**EXERCISE BRIEF**
In the records below, find the line that contains "camera [384,327,461,387] ->" and repeat it, along with each line after it, exactly as written.

**STORED DATA**
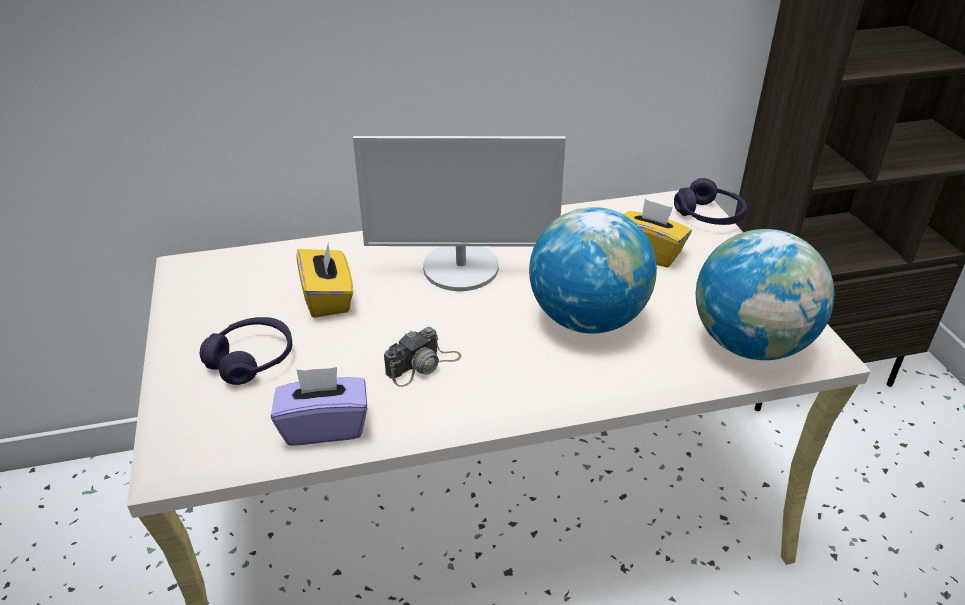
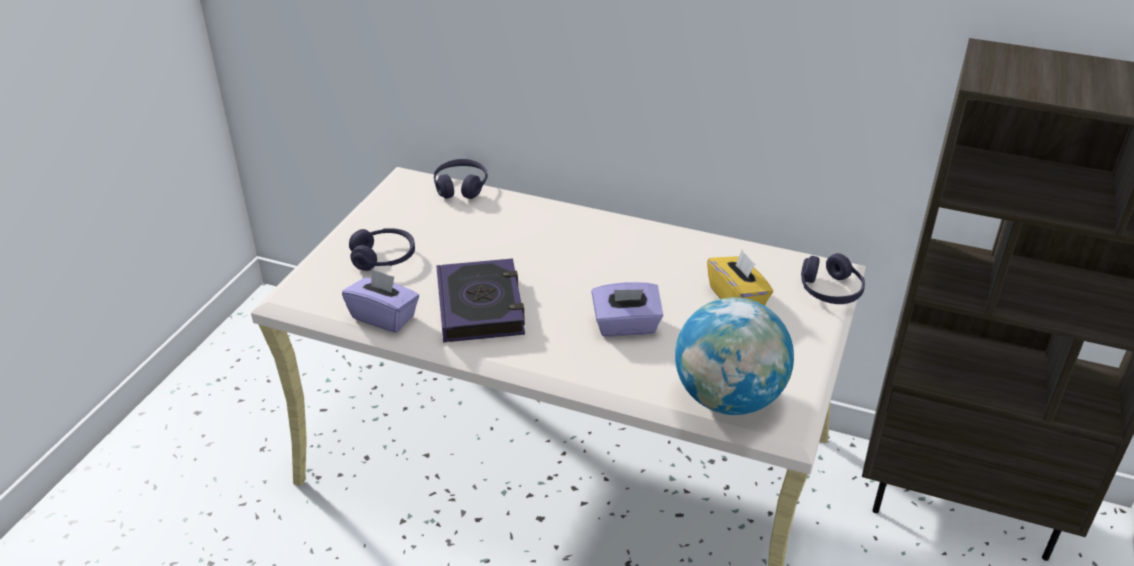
camera: 35 degrees right, 0 degrees up
yellow tissue box [296,242,353,318] -> none
monitor [353,136,566,291] -> none
camera [384,327,461,387] -> book [436,259,525,343]
globe [529,207,657,334] -> purple tissue box [591,282,663,337]
none -> purple headphones [434,159,488,199]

**SOLVED EXERCISE**
camera [384,327,461,387] -> book [436,259,525,343]
globe [529,207,657,334] -> purple tissue box [591,282,663,337]
none -> purple headphones [434,159,488,199]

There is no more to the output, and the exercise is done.